TASK TO CARRY OUT -
Leaving out the pictures, reproduce each record exactly and in full.

=== Section Start ===

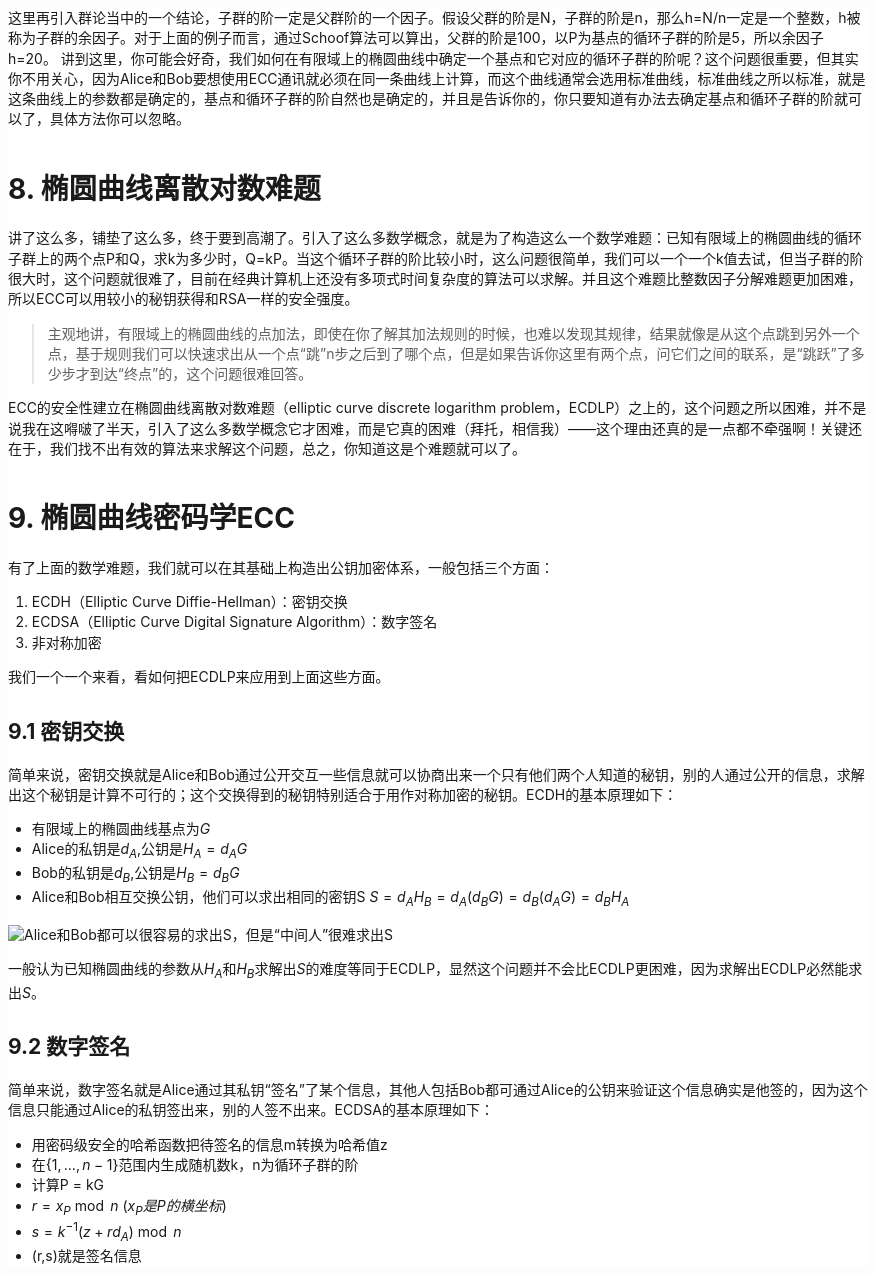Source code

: 这里再引入群论当中的一个结论，子群的阶一定是父群阶的一个因子。假设父群的阶是N，子群的阶是n，那么h=N/n一定是一个整数，h被称为子群的余因子。对于上面的例子而言，通过Schoof算法可以算出，父群的阶是100，以P为基点的循环子群的阶是5，所以余因子h=20。
讲到这里，你可能会好奇，我们如何在有限域上的椭圆曲线中确定一个基点和它对应的循环子群的阶呢？这个问题很重要，但其实你不用关心，因为Alice和Bob要想使用ECC通讯就必须在同一条曲线上计算，而这个曲线通常会选用标准曲线，标准曲线之所以标准，就是这条曲线上的参数都是确定的，基点和循环子群的阶自然也是确定的，并且是告诉你的，你只要知道有办法去确定基点和循环子群的阶就可以了，具体方法你可以忽略。

# 8. 椭圆曲线离散对数难题

讲了这么多，铺垫了这么多，终于要到高潮了。引入了这么多数学概念，就是为了构造这么一个数学难题：已知有限域上的椭圆曲线的循环子群上的两个点P和Q，求k为多少时，Q=kP。当这个循环子群的阶比较小时，这么问题很简单，我们可以一个一个k值去试，但当子群的阶很大时，这个问题就很难了，目前在经典计算机上还没有多项式时间复杂度的算法可以求解。并且这个难题比整数因子分解难题更加困难，所以ECC可以用较小的秘钥获得和RSA一样的安全强度。

> 主观地讲，有限域上的椭圆曲线的点加法，即使在你了解其加法规则的时候，也难以发现其规律，结果就像是从这个点跳到另外一个点，基于规则我们可以快速求出从一个点“跳”n步之后到了哪个点，但是如果告诉你这里有两个点，问它们之间的联系，是“跳跃”了多少步才到达“终点”的，这个问题很难回答。

ECC的安全性建立在椭圆曲线离散对数难题（elliptic curve discrete logarithm problem，ECDLP）之上的，这个问题之所以困难，并不是说我在这嘚啵了半天，引入了这么多数学概念它才困难，而是它真的困难（拜托，相信我）——这个理由还真的是一点都不牵强啊！关键还在于，我们找不出有效的算法来求解这个问题，总之，你知道这是个难题就可以了。

# 9. 椭圆曲线密码学ECC

有了上面的数学难题，我们就可以在其基础上构造出公钥加密体系，一般包括三个方面：

1. ECDH（Elliptic Curve Diffie-Hellman）：密钥交换
2. ECDSA（Elliptic Curve Digital Signature Algorithm）：数字签名
3. 非对称加密

我们一个一个来看，看如何把ECDLP来应用到上面这些方面。

## 9.1 密钥交换

简单来说，密钥交换就是Alice和Bob通过公开交互一些信息就可以协商出来一个只有他们两个人知道的秘钥，别的人通过公开的信息，求解出这个秘钥是计算不可行的；这个交换得到的秘钥特别适合于用作对称加密的秘钥。ECDH的基本原理如下：

- 有限域上的椭圆曲线基点为$G$
- Alice的私钥是$d_A$,公钥是$H_A=d_AG$
- Bob的私钥是$d_B$,公钥是$H_B=d_BG$
- Alice和Bob相互交换公钥，他们可以求出相同的密钥S
$S = d_A H_B = d_A (d_B G) = d_B (d_A G) = d_B H_A$

![Alice和Bob都可以很容易的求出S，但是“中间人”很难求出S](https://upload-images.jianshu.io/upload_images/4803763-3057486768ed48f7.png?imageMogr2/auto-orient/strip%7CimageView2/2/w/1240)

一般认为已知椭圆曲线的参数从$H_A$和$H_B$求解出$S$的难度等同于ECDLP，显然这个问题并不会比ECDLP更困难，因为求解出ECDLP必然能求出$S$。

## 9.2 数字签名

简单来说，数字签名就是Alice通过其私钥“签名”了某个信息，其他人包括Bob都可通过Alice的公钥来验证这个信息确实是他签的，因为这个信息只能通过Alice的私钥签出来，别的人签不出来。ECDSA的基本原理如下：

- 用密码级安全的哈希函数把待签名的信息m转换为哈希值z
- 在$\{1, \dots, n - 1\}$范围内生成随机数k，n为循环子群的阶
- 计算P = kG
- $r = x_P \bmod{n}\ (x_P是P的横坐标)$
- $s = k^{-1} (z + rd_A) \bmod{n}$
- (r,s)就是签名信息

=== Section End ===

EXPECTED OUTPUT -
Source code

: 这里再引入群论当中的一个结论，子群的阶一定是父群阶的一个因子。假设父群的阶是N，子群的阶是n，那么h=N/n一定是一个整数，h被称为子群的余因子。对于上面的例子而言，通过Schoof算法可以算出，父群的阶是100，以P为基点的循环子群的阶是5，所以余因子h=20。
讲到这里，你可能会好奇，我们如何在有限域上的椭圆曲线中确定一个基点和它对应的循环子群的阶呢？这个问题很重要，但其实你不用关心，因为Alice和Bob要想使用ECC通讯就必须在同一条曲线上计算，而这个曲线通常会选用标准曲线，标准曲线之所以标准，就是这条曲线上的参数都是确定的，基点和循环子群的阶自然也是确定的，并且是告诉你的，你只要知道有办法去确定基点和循环子群的阶就可以了，具体方法你可以忽略。

# 8. 椭圆曲线离散对数难题

讲了这么多，铺垫了这么多，终于要到高潮了。引入了这么多数学概念，就是为了构造这么一个数学难题：已知有限域上的椭圆曲线的循环子群上的两个点P和Q，求k为多少时，Q=kP。当这个循环子群的阶比较小时，这么问题很简单，我们可以一个一个k值去试，但当子群的阶很大时，这个问题就很难了，目前在经典计算机上还没有多项式时间复杂度的算法可以求解。并且这个难题比整数因子分解难题更加困难，所以ECC可以用较小的秘钥获得和RSA一样的安全强度。

> 主观地讲，有限域上的椭圆曲线的点加法，即使在你了解其加法规则的时候，也难以发现其规律，结果就像是从这个点跳到另外一个点，基于规则我们可以快速求出从一个点“跳”n步之后到了哪个点，但是如果告诉你这里有两个点，问它们之间的联系，是“跳跃”了多少步才到达“终点”的，这个问题很难回答。

ECC的安全性建立在椭圆曲线离散对数难题（elliptic curve discrete logarithm problem，ECDLP）之上的，这个问题之所以困难，并不是说我在这嘚啵了半天，引入了这么多数学概念它才困难，而是它真的困难（拜托，相信我）——这个理由还真的是一点都不牵强啊！关键还在于，我们找不出有效的算法来求解这个问题，总之，你知道这是个难题就可以了。

# 9. 椭圆曲线密码学ECC

有了上面的数学难题，我们就可以在其基础上构造出公钥加密体系，一般包括三个方面：

1. ECDH（Elliptic Curve Diffie-Hellman）：密钥交换
2. ECDSA（Elliptic Curve Digital Signature Algorithm）：数字签名
3. 非对称加密

我们一个一个来看，看如何把ECDLP来应用到上面这些方面。

## 9.1 密钥交换

简单来说，密钥交换就是Alice和Bob通过公开交互一些信息就可以协商出来一个只有他们两个人知道的秘钥，别的人通过公开的信息，求解出这个秘钥是计算不可行的；这个交换得到的秘钥特别适合于用作对称加密的秘钥。ECDH的基本原理如下：

- 有限域上的椭圆曲线基点为$G$
- Alice的私钥是$d_A$,公钥是$H_A=d_AG$
- Bob的私钥是$d_B$,公钥是$H_B=d_BG$
- Alice和Bob相互交换公钥，他们可以求出相同的密钥S
$S = d_A H_B = d_A (d_B G) = d_B (d_A G) = d_B H_A$

![Alice和Bob都可以很容易的求出S，但是“中间人”很难求出S](https://upload-images.jianshu.io/upload_images/4803763-3057486768ed48f7.png?imageMogr2/auto-orient/strip%7CimageView2/2/w/1240)

一般认为已知椭圆曲线的参数从$H_A$和$H_B$求解出$S$的难度等同于ECDLP，显然这个问题并不会比ECDLP更困难，因为求解出ECDLP必然能求出$S$。

## 9.2 数字签名

简单来说，数字签名就是Alice通过其私钥“签名”了某个信息，其他人包括Bob都可通过Alice的公钥来验证这个信息确实是他签的，因为这个信息只能通过Alice的私钥签出来，别的人签不出来。ECDSA的基本原理如下：

- 用密码级安全的哈希函数把待签名的信息m转换为哈希值z
- 在$\{1, \dots, n - 1\}$范围内生成随机数k，n为循环子群的阶
- 计算P = kG
- $r = x_P \bmod{n}\ (x_P是P的横坐标)$
- $s = k^{-1} (z + rd_A) \bmod{n}$
- (r,s)就是签名信息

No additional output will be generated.